Camera datasheets (e.g., from manufacturers like Basler or Allied Vision) often list a typical "Signal-to-Noise Ratio" (such as 40 dB) alongside the "Dynamic Range" (such as 73 dB). These two metrics describe different limits of the camera:
- Dynamic Range (DR) characterizes performance at the dark limit (the ratio between saturation and the noise floor).
- Signal-to-Noise Ratio (SNR) in a datasheet characterizes performance at the bright limit (the maximum possible SNR achieved at saturation, $SNR_{\text{max}}$).
The full SNR equation for a given signal \(S\) (in electrons) is:
\[\text{SNR} = \frac{S}{\sqrt{\sigma_{\text{read}}^2 + S}}\]

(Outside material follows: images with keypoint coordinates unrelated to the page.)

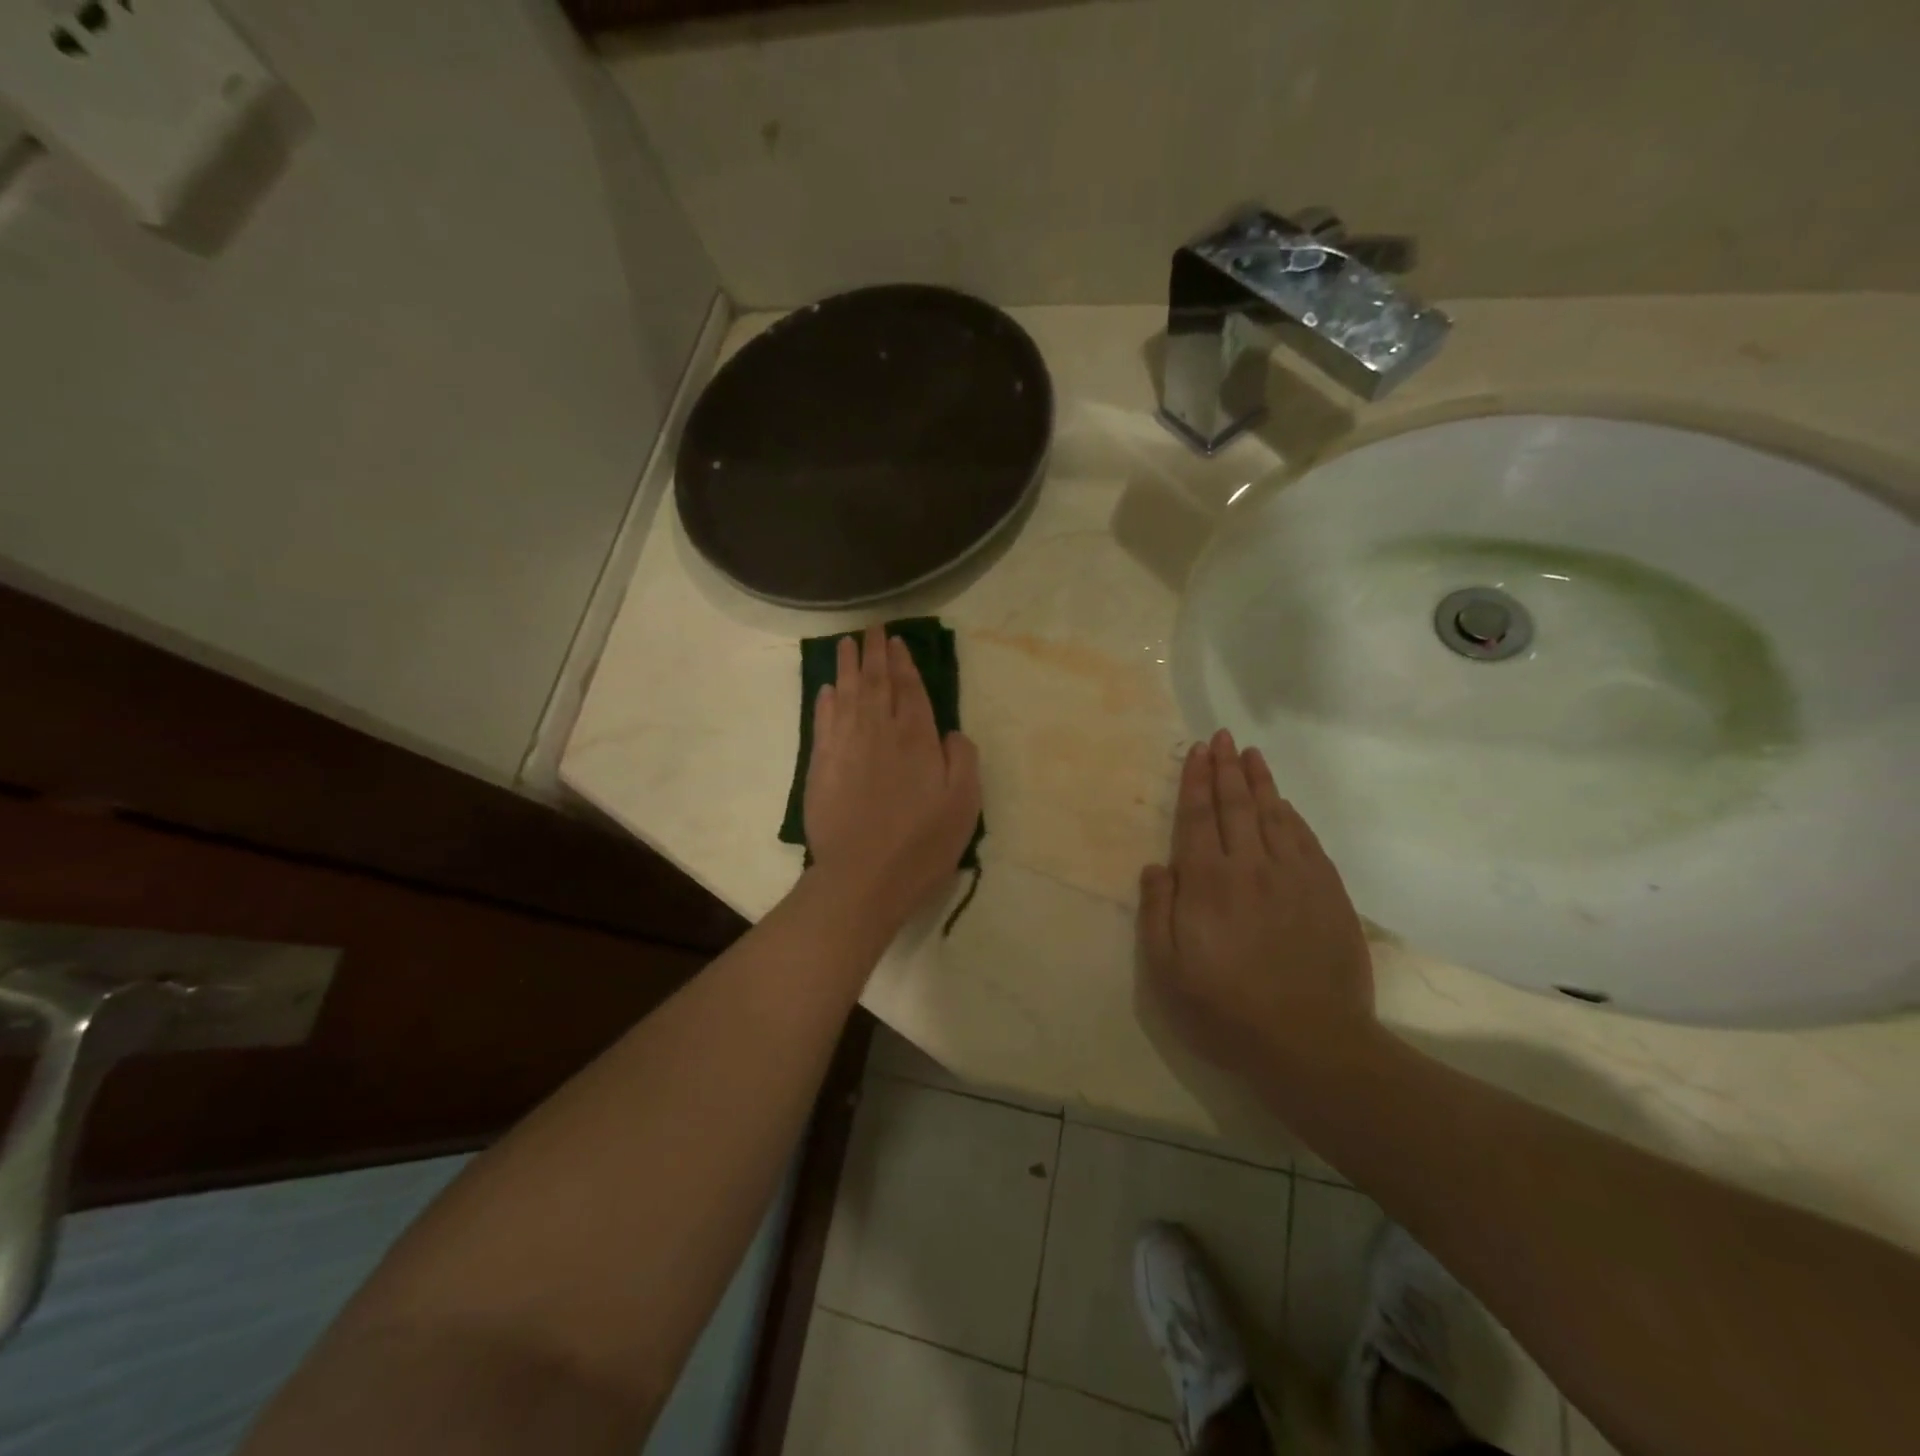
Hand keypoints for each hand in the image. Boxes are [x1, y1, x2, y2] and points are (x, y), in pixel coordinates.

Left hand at [803, 627, 982, 932]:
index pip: (910, 689)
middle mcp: (879, 732)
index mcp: (917, 738)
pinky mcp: (821, 766)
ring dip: (848, 667)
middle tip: (871, 629)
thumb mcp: (964, 804)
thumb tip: (950, 732)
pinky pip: (824, 722)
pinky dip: (826, 701)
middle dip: (875, 654)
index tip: (896, 641)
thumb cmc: (922, 843)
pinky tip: (828, 688)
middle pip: (877, 683)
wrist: (863, 876)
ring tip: (847, 644)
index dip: (904, 663)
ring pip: (847, 695)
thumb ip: (962, 759)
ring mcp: (846, 746)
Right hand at [1138, 729, 1375, 1078]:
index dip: (1196, 780)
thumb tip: (1155, 866)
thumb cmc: (1226, 1010)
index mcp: (1207, 882)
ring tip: (1252, 755)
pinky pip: (1307, 841)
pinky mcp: (1328, 894)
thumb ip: (1157, 912)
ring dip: (1261, 782)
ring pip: (1275, 815)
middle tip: (1224, 737)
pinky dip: (1293, 816)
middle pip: (1237, 805)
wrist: (1311, 1044)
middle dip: (1227, 768)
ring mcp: (1295, 877)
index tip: (1198, 750)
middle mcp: (1251, 866)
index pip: (1198, 816)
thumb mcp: (1167, 970)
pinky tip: (1286, 805)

where the term \(S\) under the square root represents photon shot noise (which follows Poisson statistics, so its variance equals the signal itself).

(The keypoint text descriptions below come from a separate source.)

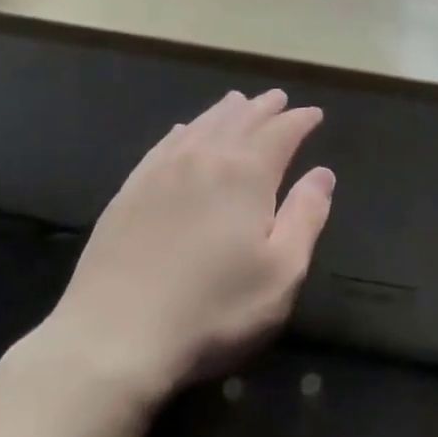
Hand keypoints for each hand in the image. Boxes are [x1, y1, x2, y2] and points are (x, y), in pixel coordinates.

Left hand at [18, 90, 334, 420]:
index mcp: (246, 175)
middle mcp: (203, 160)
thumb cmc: (214, 310)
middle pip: (239, 121)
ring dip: (225, 112)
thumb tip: (322, 173)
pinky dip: (183, 131)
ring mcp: (160, 173)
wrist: (114, 337)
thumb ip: (306, 216)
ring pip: (200, 126)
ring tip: (238, 102)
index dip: (300, 121)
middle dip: (264, 108)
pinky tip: (184, 131)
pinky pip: (163, 145)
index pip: (280, 134)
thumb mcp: (282, 272)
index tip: (314, 114)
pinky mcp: (128, 193)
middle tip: (279, 99)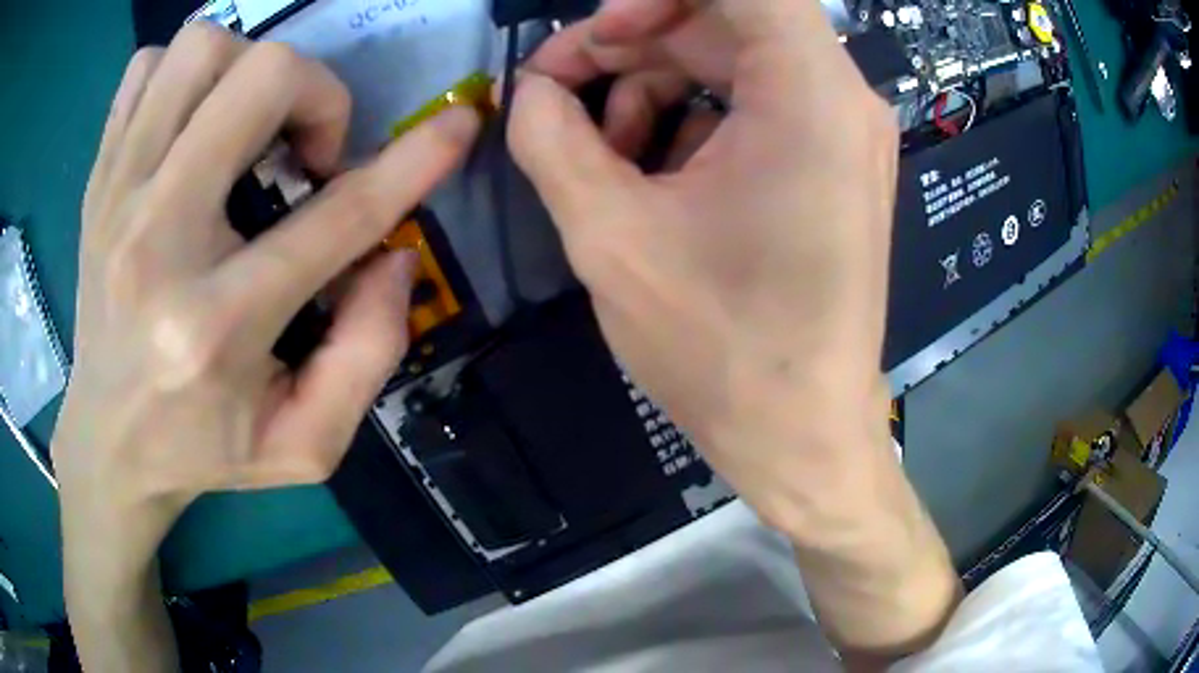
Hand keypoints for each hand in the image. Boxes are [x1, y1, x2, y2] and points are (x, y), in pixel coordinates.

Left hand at [55, 23, 478, 575]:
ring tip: (248, 126)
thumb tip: (393, 255)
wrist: (108, 442)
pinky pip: (145, 68)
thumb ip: (369, 355)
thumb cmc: (202, 450)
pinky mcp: (98, 178)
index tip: (457, 126)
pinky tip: (191, 125)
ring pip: (200, 50)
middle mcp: (156, 239)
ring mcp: (115, 196)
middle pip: (261, 79)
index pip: (337, 216)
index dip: (413, 160)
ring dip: (247, 70)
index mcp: (215, 326)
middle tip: (308, 150)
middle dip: (317, 94)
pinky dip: (183, 76)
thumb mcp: (304, 444)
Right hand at [509, 0, 957, 657]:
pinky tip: (645, 169)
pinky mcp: (829, 166)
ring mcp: (841, 133)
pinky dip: (691, 119)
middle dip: (632, 40)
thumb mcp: (609, 235)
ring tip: (596, 146)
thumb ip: (549, 138)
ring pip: (733, 62)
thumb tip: (527, 90)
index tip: (601, 32)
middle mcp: (841, 98)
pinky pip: (752, 106)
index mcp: (811, 92)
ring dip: (654, 84)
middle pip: (726, 20)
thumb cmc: (720, 347)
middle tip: (556, 88)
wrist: (800, 435)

At the absolute limit of the sensor's capacity (when the signal equals the Saturation Capacity, \(C_{\text{sat}}\)), the shot noise dominates completely because \(C_{\text{sat}} \gg \sigma_{\text{read}}^2\). Therefore, the read noise term becomes negligible, and the maximum SNR simplifies to:
\[\text{SNR}_{\text{max}} \approx \frac{C_{\text{sat}}}{\sqrt{C_{\text{sat}}}} = \sqrt{C_{\text{sat}}}\]
Expressed in decibels:
\[\text{SNR}_{\text{max, dB}} = 20 \cdot \log_{10}(\sqrt{C_{\text{sat}}}) = 10 \cdot \log_{10}(C_{\text{sat}})\]
Example: For a sensor with a Saturation Capacity of \(10.4\text{ ke}^- = 10,400\text{ e}^-\) and a Dark Noise of \(2.3\text{ e}^-\):
- Dynamic Range: \(20 \cdot \log_{10}(10,400 / 2.3) \approx \mathbf{73.1\text{ dB}}\) (performance in darkness).
- Typical SNR: \(10 \cdot \log_{10}(10,400) \approx \mathbf{40.2\text{ dB}}\) (performance at saturation).